The remainder of this paper is organised in three main sections. The second section provides an overview of the test model construction. In the third section, we describe our constraining methods applied in the reservoir lithofacies modelling process, followed by a discussion of the modelling results and the sensitivities to noise and variogram parameters. Finally, in the last section, we analyse the uncertainties in the quantitative incorporation of inverted 3D seismic data in reservoir lithofacies modelling, followed by a discussion of these uncertainties in which we address seismic resolution limitations and overlapping elastic properties of different lithofacies types.
Test model
We construct a synthetic dataset (for simplicity, two lithology types and one elastic property) to act as a basis for analysing seismic constraining methods in geostatistical lithofacies modelling, and also for investigating the sensitivity of the results to (1) noise in the seismic data, and (2) differences in the parameters of the geostatistical variogram.

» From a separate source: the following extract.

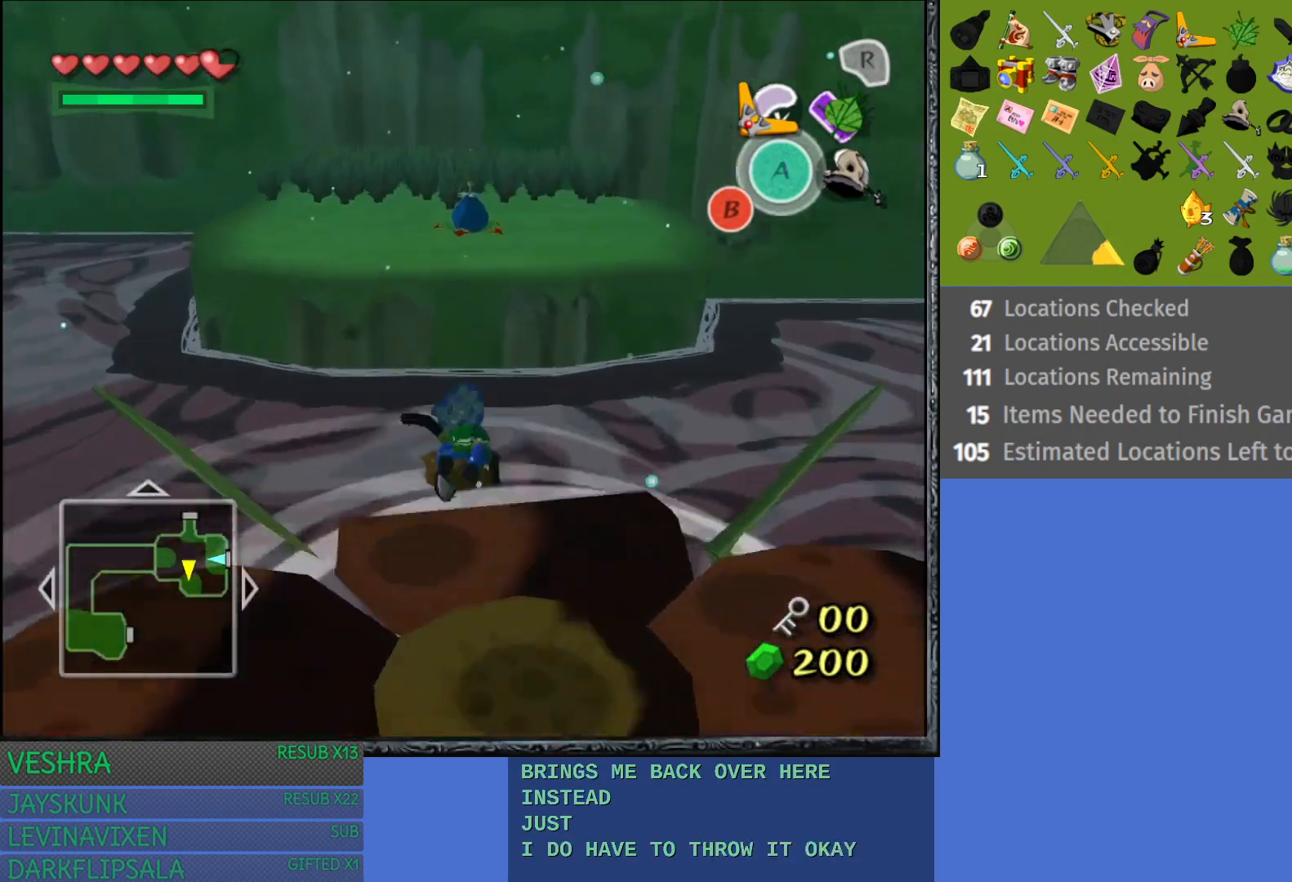
{"buttons": [], "left_stick": "up", "right_stick": "center", "events": [[250, "CROSS", "up"]]}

We first construct a base reservoir lithofacies model, consisting of clean sand and shaly sand. The model covers an area of 6 km2 and the reservoir gross thickness is 100 m. Pure shale units, also 100 m thick, form the upper and lower boundaries. This 3D model contains 212 × 184 × 140 grid blocks with dimensions 12.5 × 12.5 × 1 m3. The clean sand and shaly sand distributions within the reservoir interval are modelled using the sequential indicator simulation (SIS) technique (Journel and Gomez-Hernandez, 1993), with an exponential variogram range of 20 m in the vertical direction and 1000 m in the major and minor horizontal directions for both the clean sand and the shaly sand. The thickness of the clean sand bodies range from values less than seismic resolution to greater than seismic resolution. The lithofacies model generated in this way (Figure 1a) is assumed to be the true (reference) model. The small net-to-gross value (~20%) addresses the prediction uncertainties in zones of small net sand thickness. Seven well trajectories are then constructed at predefined positions within the reservoir framework, and the blocked litho-logs are obtained by identifying the grid blocks intersecting the well trajectories. Within each facies, the porosity distribution is found using the sequential Gaussian simulation (SGS) technique (Deutsch and Journel, 1992) from an exponential variogram with a vertical range of 10 m and horizontal range of 500 m in the principal directions.
We use a petro-elastic model to compute the P-wave impedance volume for the reference lithofacies model, based on theoretical and experimental relationships (Appendix A). The elastic properties of the clean sand and shaly sand in the reservoir at initial conditions are given in Table 1. In addition, we assume a two-phase fluid (oil and water) to be present in the pore system; the fluid properties are given in Table 2. For the sake of simplicity, the oil–water contact is assumed to be flat (constant) in depth, with a constant distribution of the fluids within each of the fluid layers. Water saturation below the oil–water contact is assumed to be equal to 1. Above the contact it is equal to the irreducible water saturation value (0.2 for clean sand; 0.7 for shaly sand); however, it is possible to simulate the irreducible water saturation using a geostatistical technique (e.g. SGS) or by flow simulation to improve the realism of the model. For testing purposes, we assume the computed P-wave impedance volume (Figure 1b) to be the reference (true) impedance volume that would result from a perfect inversion of the baseline seismic survey. It is worth noting that due to the bandlimited nature of seismic data, inverting the data accurately to the resolution of model (1 m vertical cells in this case) is unrealistic and would not be possible in real world applications.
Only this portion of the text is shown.